-- GIVEN RECORDS follows --

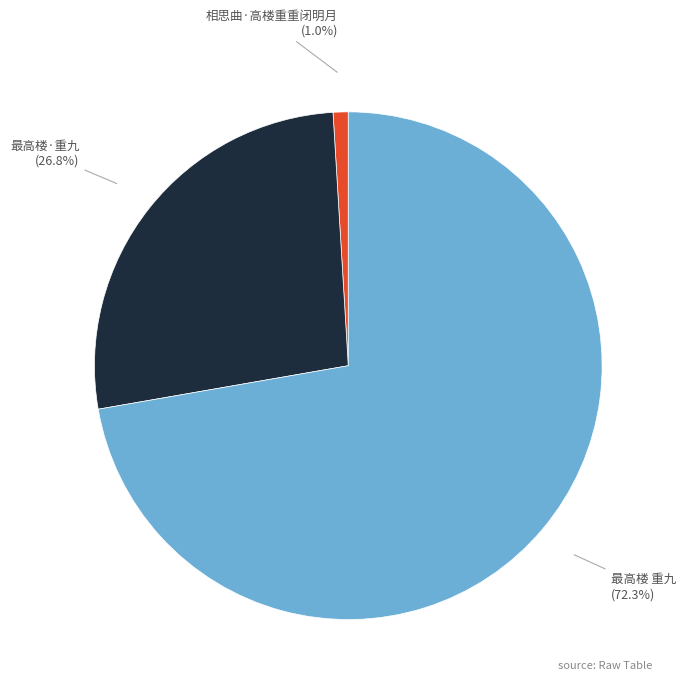

Count the number of slices in the pie.

3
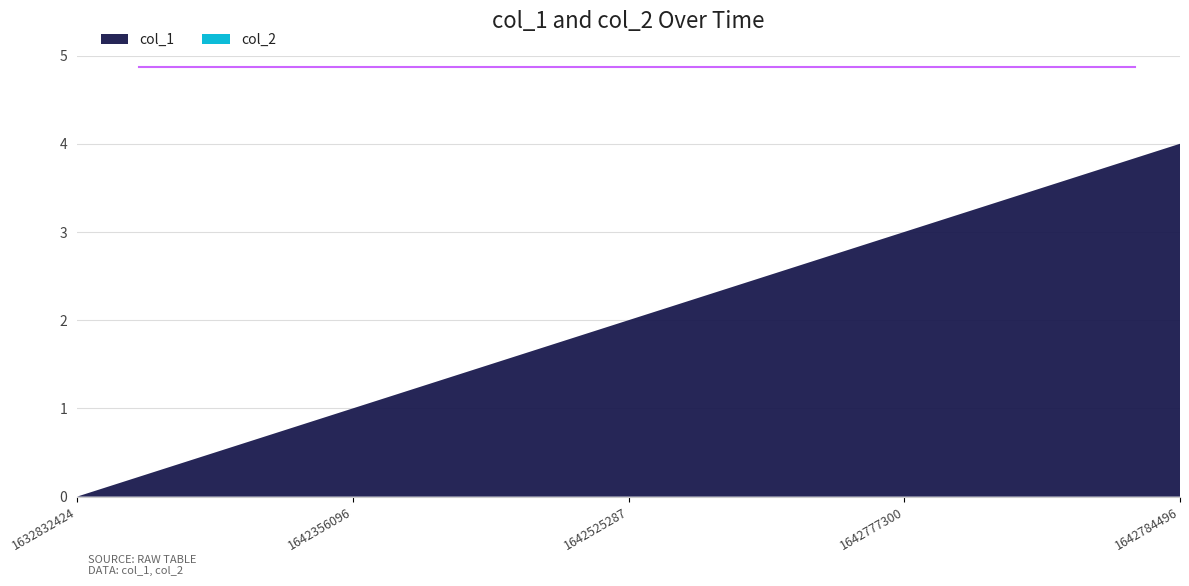

Reading left to right, transcribe all the data shown in this chart.

col_1: 0	1	2	3	4
col_2: 0	0	0	0	0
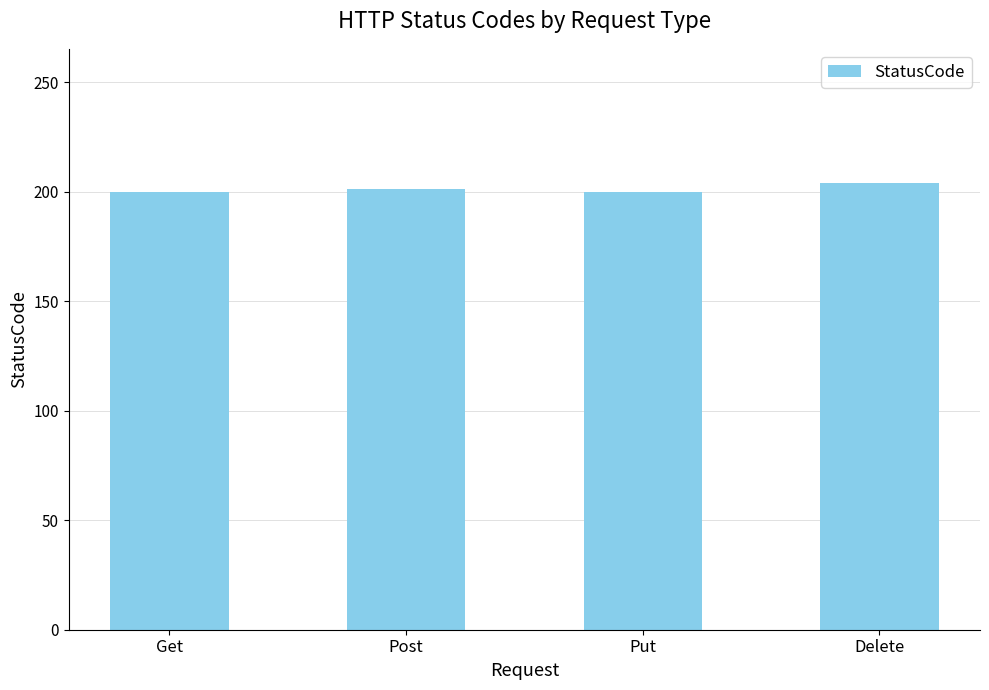

What is the maximum value shown in the chart?

204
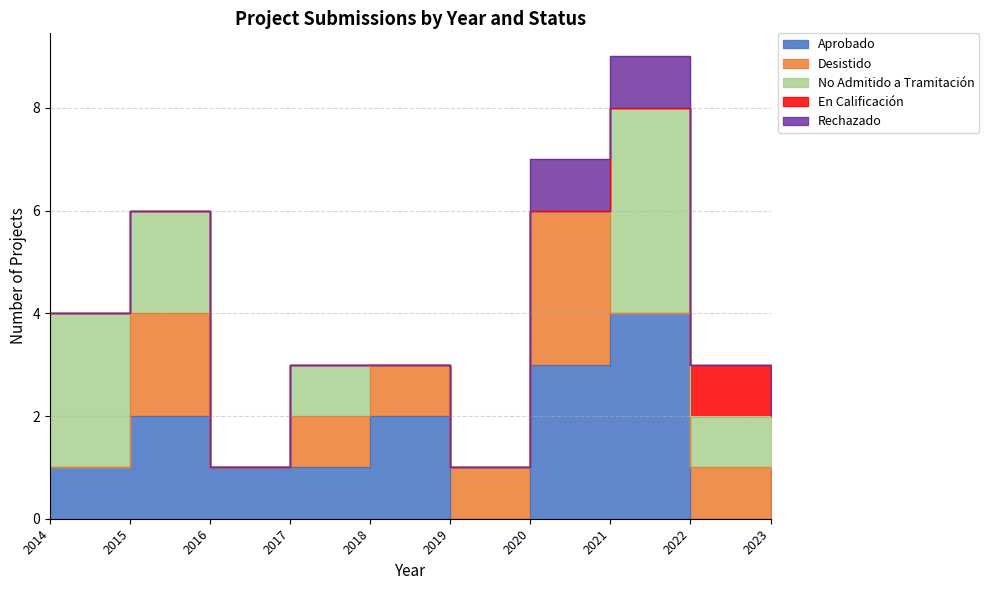

Which series has the widest spread of values?

Aprobado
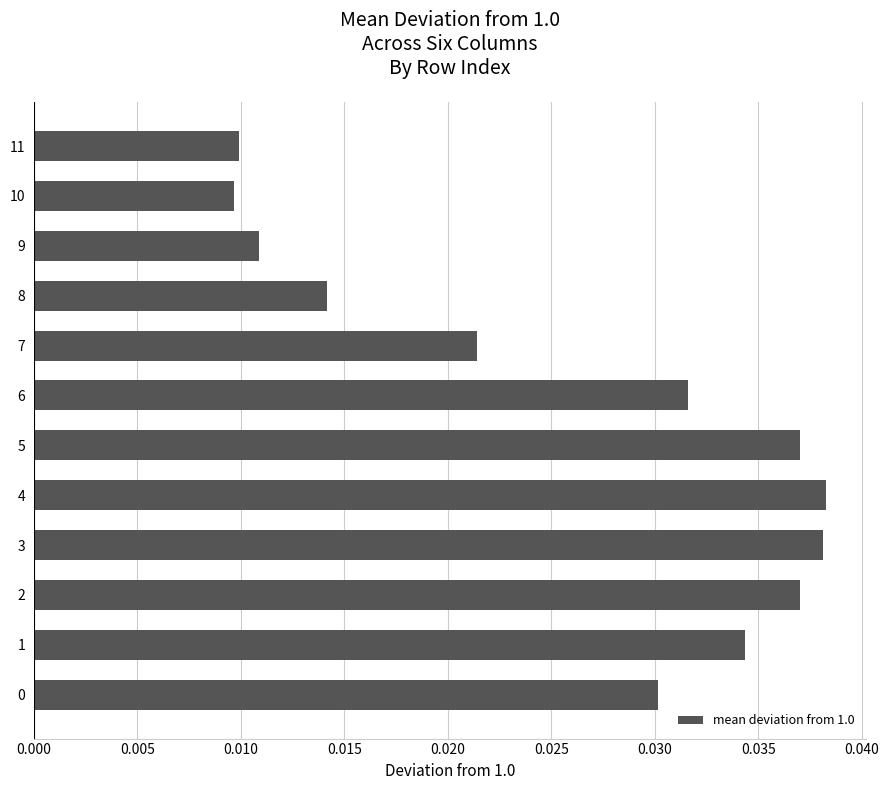

Are the bars horizontal?

Yes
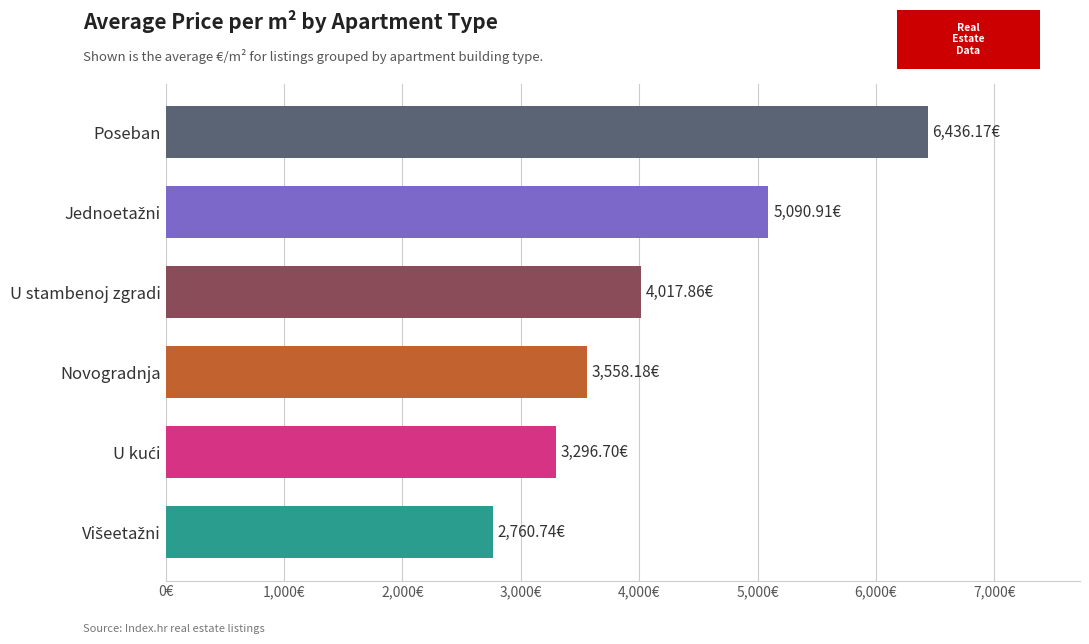

Does the chart contain any negative values?

No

-- GIVEN RECORDS concluded --

### ASSIGNMENT
Please write out the part of the entries above that opens with the line containing "Are the bars horizontal?" and runs through the end of the entries, including both ends, and leave the pictures out.

### RESPONSE TO THIS TASK
Are the bars horizontal?

Yes

Does the chart contain any negative values?

No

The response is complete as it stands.